A team of experts linked to successful Welsh restoration projects, including Richard Bellamy, Head of Heritage Lottery Fund, Wales, and the team behind the award-winning restoration of Cardigan Castle will be providing advice to the public at the 28th BRICK workshop at Brymbo Ironworks, near Wrexham on Thursday 29th June.
The workshop is aimed at every community group and individual that needs help and support with the challenges of saving a local historic building.
Castle facilities officer Sue Lewis and former Cadwgan Trust chairman Jann Tucker will be giving a talk on the project which scooped this year’s Great British Buildings Restoration of the Year award on Channel 4.
The BRICK roadshow has toured the entire UK for the past four years, successfully bringing together community groups and individuals with the country's leading regeneration specialists, property professionals, funders and volunteers to share knowledge, practical skills and experience so that many more buildings can be saved and reused, right across the country.
Workshop topics will include Richard Bellamy, Head of Heritage Lottery Wales advising on what makes a building fit for funding, Hannah Southgate from PRT explaining how to manage, step-by-step, a complex project, followed by an audience Q&A with a project manager, a beginner's guide to governance, plus Sue and Jann talking about the work to restore Cardigan Castle and turn it into a thriving visitor attraction.
Laura Norris, Programme Director of BRICK, urged everyone involved in a heritage regeneration project to attend:
"Our heritage gives Wales its unique character and draws people to live, work and visit.

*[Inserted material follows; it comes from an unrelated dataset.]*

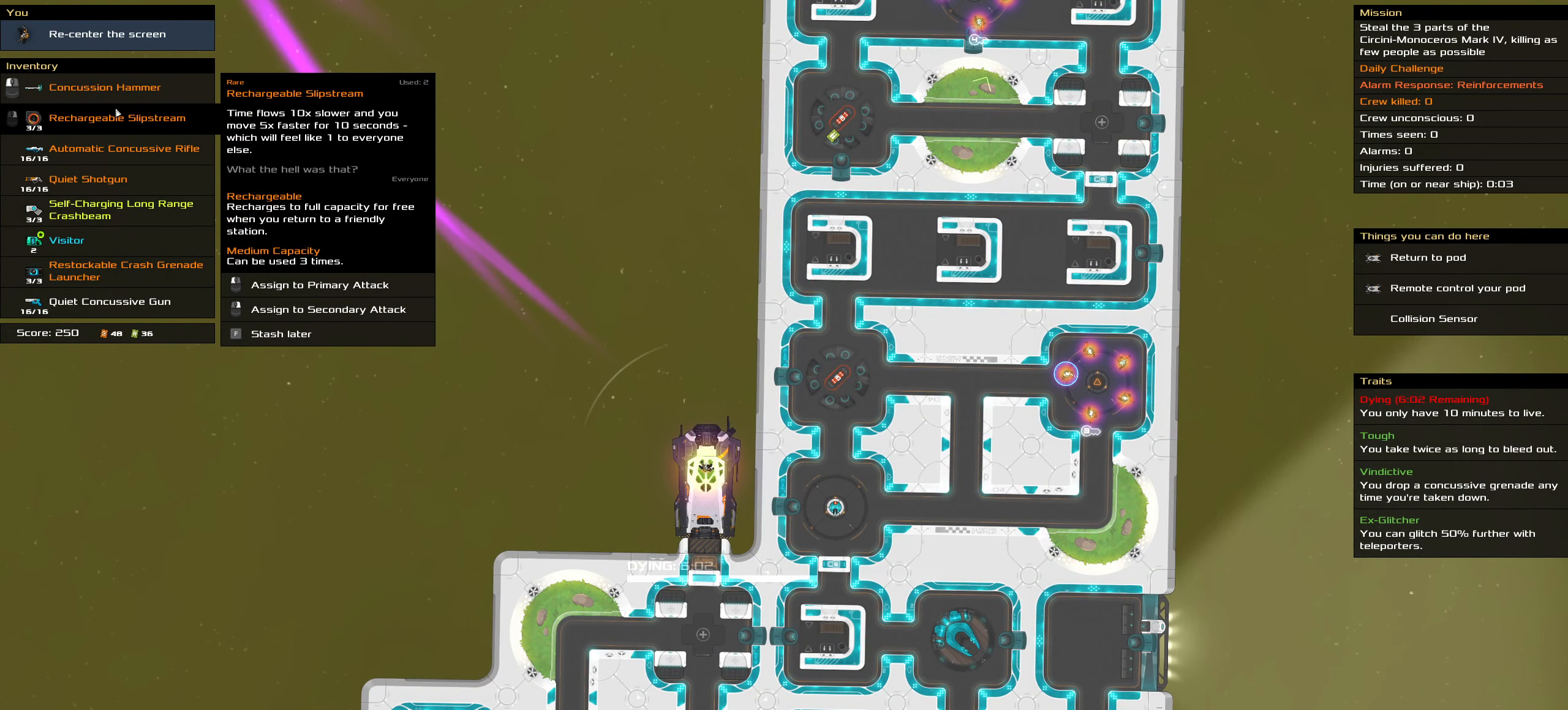
{"keys": [], "mouse": [], "events": []}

These buildings are often at the heart of Welsh communities giving them a sense of place. We need to protect and restore them, but in a way that they take on new uses that benefit their communities for future years.
This in many cases requires a collaborative effort. Community groups will learn a lot from the experts at the workshop and from meeting on the day with similar organisations who have dealt with familiar challenges. We hope it will be a forum where people leave equipped with the skills they need, but also energised and inspired by what they have heard and seen," said Laura.